5. The system of claim 1 wherein the sensor is a first sensor, and wherein the system further comprises a second sensor operably coupled to the control system, the second sensor being positioned to sense when the second end of the barrier at least approximately reaches the retracted position.

6. The system of claim 1 wherein the control system is operably coupled to a detector having a first state and a second state, the control system being configured to command the drive assembly to enable movement of the barrier toward the deployed position when the detector is in the second state.

7. The system of claim 1 wherein the control system is operably coupled to a detector having a first state and a second state, the control system being configured to command the drive assembly to enable movement of the barrier toward the deployed position when the detector is in the second state and configured to command the drive assembly to enable movement of the barrier toward the retracted position when the barrier is not in the retracted position and the detector is in the first state.

8. The system of claim 1 wherein the control system is configured to monitor at least one of a portion of the barrier system and a portion of an external device associated with the barrier system.

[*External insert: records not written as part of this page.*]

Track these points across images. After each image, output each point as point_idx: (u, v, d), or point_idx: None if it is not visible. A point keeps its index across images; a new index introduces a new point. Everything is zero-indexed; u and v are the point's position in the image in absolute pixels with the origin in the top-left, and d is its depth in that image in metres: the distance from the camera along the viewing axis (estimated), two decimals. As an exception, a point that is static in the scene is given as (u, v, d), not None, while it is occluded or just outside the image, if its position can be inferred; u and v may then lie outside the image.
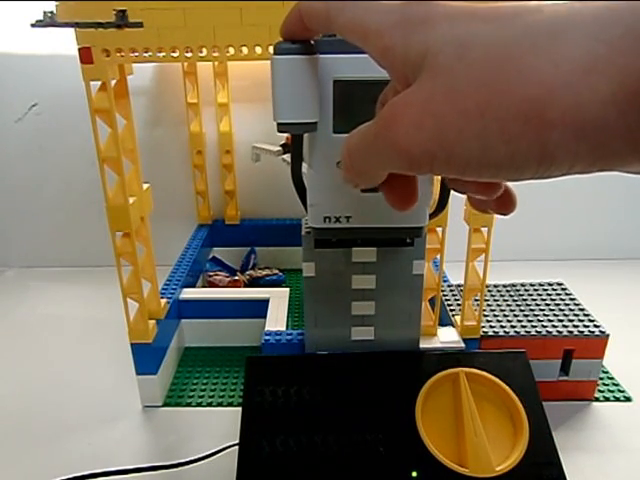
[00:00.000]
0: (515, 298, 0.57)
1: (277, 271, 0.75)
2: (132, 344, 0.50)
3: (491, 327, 0.51)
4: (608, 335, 0.50)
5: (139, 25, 0.38)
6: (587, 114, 0.15)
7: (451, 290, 0.59)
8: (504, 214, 0.22)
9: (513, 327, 0.51)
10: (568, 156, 0.15)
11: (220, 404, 0.53)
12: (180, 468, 0.43)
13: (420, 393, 0.39)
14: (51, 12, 0.38)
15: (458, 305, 0.54)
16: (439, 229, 0.45)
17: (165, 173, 0.78)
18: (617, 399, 0.53)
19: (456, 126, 0.16)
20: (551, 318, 0.52)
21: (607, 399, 0.53)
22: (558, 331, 0.50)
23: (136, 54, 0.39)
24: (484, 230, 0.46)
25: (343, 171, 0.22)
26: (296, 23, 0.24)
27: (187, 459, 0.44)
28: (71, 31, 0.38)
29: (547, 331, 0.50)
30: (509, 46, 0.16)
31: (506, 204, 0.21)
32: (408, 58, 0.18)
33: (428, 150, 0.17)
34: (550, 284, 0.59)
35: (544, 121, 0.15)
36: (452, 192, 0.38)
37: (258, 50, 0.38)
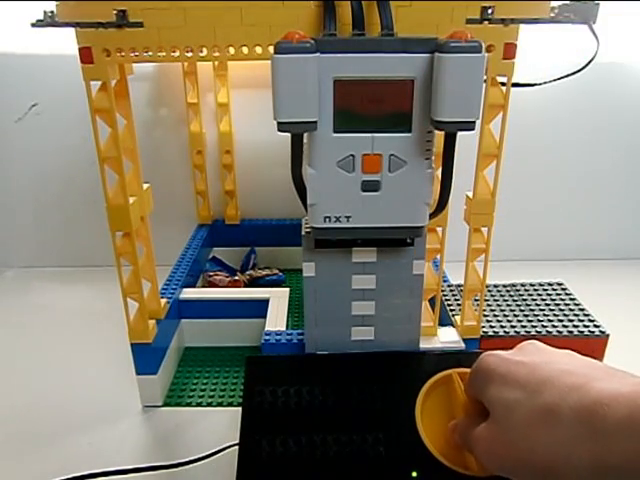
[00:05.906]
0: (515, 298, 0.57)
1: (277, 271, 0.75)
2: (132, 344, 0.49)
3: (491, 327, 0.51)
4: (608, 335, 0.50)
5: (139, 25, 0.38)
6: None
7: (451, 290, 0.59)
8: None
9: (513, 327, 0.51)
10: None
11: (220, 404, 0.52)
12: (180, 468, 0.43)
13: (420, 393, 0.38)
14: (51, 12, 0.38)
15: (458, 305, 0.54)
16: (439, 229, 0.45)
17: (165, 173, 0.78)
18: (617, 399, 0.53)
19: (511, 467, 0.27)
20: (551, 318, 0.52)
21: (607, 399, 0.53)
22: (558, 331, 0.50)
23: (136, 54, 0.39)
24: (484, 230, 0.46)
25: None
26: None
27: (187, 459, 0.44)
28: (71, 31, 0.38)
29: (547, 331, 0.50)
30: (535, 417, 0.26)
31: None
32: (484, 397, 0.30)
33: (494, 470, 0.28)
34: (550, 284, 0.59)
35: (552, 476, 0.25)
36: (452, 192, 0.38)
37: (258, 50, 0.38)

9. The system of claim 1 wherein the barrier includes a first side and a second side at least approximately opposite the first side, the first side extending between the first end and the second end, the second side extending between the first end and the second end, the first side including a first guide engagement portion and the second side including a second guide engagement portion, and wherein the system further includes a first guide and a second guide, at least a portion of the first guide configured to guide at least part of the first guide engagement portion as the barrier moves between the retracted and the deployed positions, and at least a portion of the second guide configured to guide at least part of the second guide engagement portion as the barrier moves between the retracted and the deployed positions.

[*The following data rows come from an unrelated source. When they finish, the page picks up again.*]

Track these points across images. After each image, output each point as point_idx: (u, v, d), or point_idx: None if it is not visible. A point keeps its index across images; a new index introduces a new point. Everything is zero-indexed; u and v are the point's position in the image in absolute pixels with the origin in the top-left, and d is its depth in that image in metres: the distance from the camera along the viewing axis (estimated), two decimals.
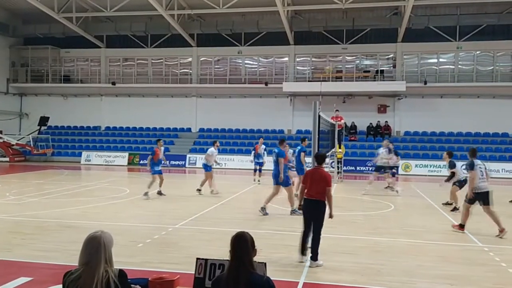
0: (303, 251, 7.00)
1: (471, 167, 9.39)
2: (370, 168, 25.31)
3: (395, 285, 6.10)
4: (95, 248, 3.00)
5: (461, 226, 9.62)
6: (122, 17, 28.75)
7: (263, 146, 18.97)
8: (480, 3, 25.12)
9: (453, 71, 27.85)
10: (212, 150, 15.11)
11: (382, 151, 16.38)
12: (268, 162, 17.09)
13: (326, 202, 6.91)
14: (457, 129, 27.34)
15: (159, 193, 14.07)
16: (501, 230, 9.19)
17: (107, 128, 32.14)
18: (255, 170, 18.93)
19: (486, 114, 26.64)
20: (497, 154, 25.23)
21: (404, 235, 9.25)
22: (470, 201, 9.54)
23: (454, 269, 6.88)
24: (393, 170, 17.31)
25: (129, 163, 27.87)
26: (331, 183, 6.97)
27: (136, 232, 8.99)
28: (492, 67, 27.49)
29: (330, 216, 6.98)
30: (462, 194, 11.06)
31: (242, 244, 3.06)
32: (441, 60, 28.27)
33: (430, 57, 28.39)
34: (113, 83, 31.10)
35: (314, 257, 6.81)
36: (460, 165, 13.17)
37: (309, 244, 6.97)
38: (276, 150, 11.57)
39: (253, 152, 19.21)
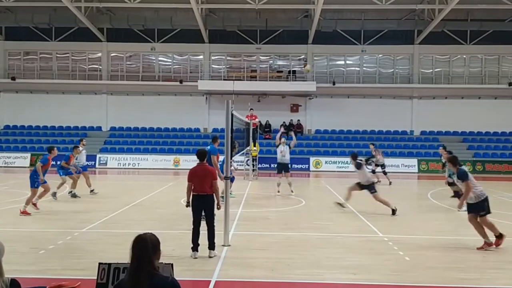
0: (196, 248, 7.15)
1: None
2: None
3: (304, 278, 6.33)
4: None
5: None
6: (23, 8, 26.62)
7: (83, 150, 14.65)
8: (381, 10, 26.95)
9: (359, 73, 29.63)
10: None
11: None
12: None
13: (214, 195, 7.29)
14: (363, 127, 29.12)
15: (34, 204, 11.21)
16: (392, 209, 11.28)
17: (6, 126, 29.64)
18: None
19: (387, 113, 28.74)
20: (397, 150, 27.30)
21: (314, 229, 9.64)
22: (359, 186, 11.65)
23: (358, 259, 7.31)
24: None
25: (31, 164, 25.86)
26: (217, 177, 7.37)
27: (38, 238, 8.39)
28: (392, 70, 29.69)
29: (218, 206, 7.38)
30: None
31: (141, 246, 2.99)
32: (348, 62, 29.92)
33: (338, 59, 29.92)
34: (13, 78, 28.73)
35: (212, 247, 7.21)
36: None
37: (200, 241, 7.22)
38: (208, 147, 10.90)
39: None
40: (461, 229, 9.92)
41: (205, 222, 7.23)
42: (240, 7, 26.01)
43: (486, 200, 7.99)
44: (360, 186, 11.66)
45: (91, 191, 14.45)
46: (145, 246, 2.98)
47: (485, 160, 26.38)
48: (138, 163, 26.01)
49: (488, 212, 7.99)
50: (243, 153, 19.32)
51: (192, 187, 7.21)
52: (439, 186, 17.59)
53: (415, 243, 8.51)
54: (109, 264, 3.55)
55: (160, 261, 3.21)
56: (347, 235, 9.16)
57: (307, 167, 26.25)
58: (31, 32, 29.06)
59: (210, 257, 7.09)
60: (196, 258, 7.03)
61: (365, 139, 28.54)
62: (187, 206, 7.33)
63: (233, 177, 13.77)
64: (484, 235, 8.03)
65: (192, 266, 6.72)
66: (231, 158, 8.77)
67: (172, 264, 3.41)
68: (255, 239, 8.61)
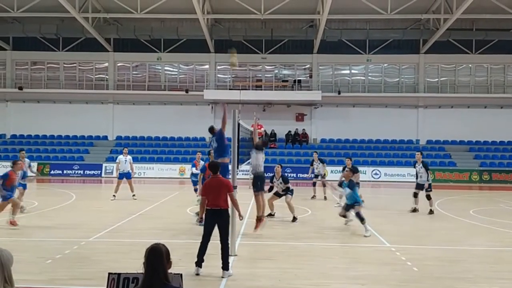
0: (200, 263, 6.83)
1: None
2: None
3: None
4: None
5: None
6: (30, 18, 26.92)
7: (124, 158, 16.98)
8: (387, 19, 27.02)
9: (364, 82, 29.66)
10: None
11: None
12: None
13: (232, 207, 7.03)
14: (368, 136, 29.09)
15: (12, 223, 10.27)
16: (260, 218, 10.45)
17: (13, 136, 29.83)
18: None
19: (393, 123, 28.69)
20: (403, 159, 27.18)
21: (320, 239, 9.61)
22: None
23: (365, 269, 7.27)
24: None
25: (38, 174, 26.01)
26: (232, 188, 7.17)
27: (44, 247, 8.40)
28: (398, 79, 29.68)
29: (240, 217, 7.20)
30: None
31: (157, 256, 3.01)
32: (353, 71, 29.96)
33: (343, 68, 29.97)
34: (20, 88, 28.99)
35: (226, 267, 6.77)
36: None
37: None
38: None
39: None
40: (470, 238, 9.86)
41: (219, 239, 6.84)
42: (245, 17, 26.19)
43: None
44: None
45: (133, 195, 15.66)
46: (160, 256, 3.00)
47: (492, 170, 26.22)
48: (144, 172, 26.06)
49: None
50: (249, 163, 19.27)
51: (206, 202, 6.92)
52: (446, 196, 17.50)
53: (422, 253, 8.45)
54: (119, 274, 3.56)
55: (169, 271, 3.21)
56: (354, 245, 9.12)
57: (312, 176, 26.09)
58: (39, 42, 29.37)
59: (222, 277, 6.63)
60: (198, 274, 6.71)
61: (371, 148, 28.50)
62: (200, 221, 7.06)
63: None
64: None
65: (199, 277, 6.69)
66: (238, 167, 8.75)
67: (181, 274, 3.42)
68: (261, 249, 8.59)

10. The system of claim 1 wherein the drive member is a drive belt interconnecting the drive motor to the second end of the barrier.

11. The system of claim 10 wherein the drive belt is a toothed belt, and the sensor senses movement of teeth on the toothed belt, and wherein the control system correlates the movement of the teeth on the toothed belt to the position of the barrier.

12. The system of claim 1 wherein the sensor is an optical sensor positioned to optically detect movement of the drive member.

13. A barrier system, comprising:

a barrier having a first end and a second end, the barrier being movable between a deployed position and a retracted position;

a spool coupled to the first end of the barrier, the barrier movable onto and off of the spool as the barrier moves between the deployed and the retracted positions;

a drive assembly comprising a drive motor operatively connected and operable to move the second end of the barrier toward the spool as the barrier moves toward the retracted position and away from the spool as the barrier moves toward the deployed position;

a control system coupled to the drive assembly and configured to command operation of the drive assembly;

a sensor operably coupled to the control system and positioned remote from the drive motor and adjacent to a portion of the drive member, the sensor senses movement of the drive member remote from the drive motor as the barrier moves between the deployed and the retracted positions; and

wherein the control system is configured to receive information from the sensor related to movement of the drive assembly between the deployed and retracted positions and to determine a direction of movement of the barrier between the deployed and retracted positions, and the control system correlates the information from the sensor with an actual position of the barrier intermediate the deployed and retracted positions.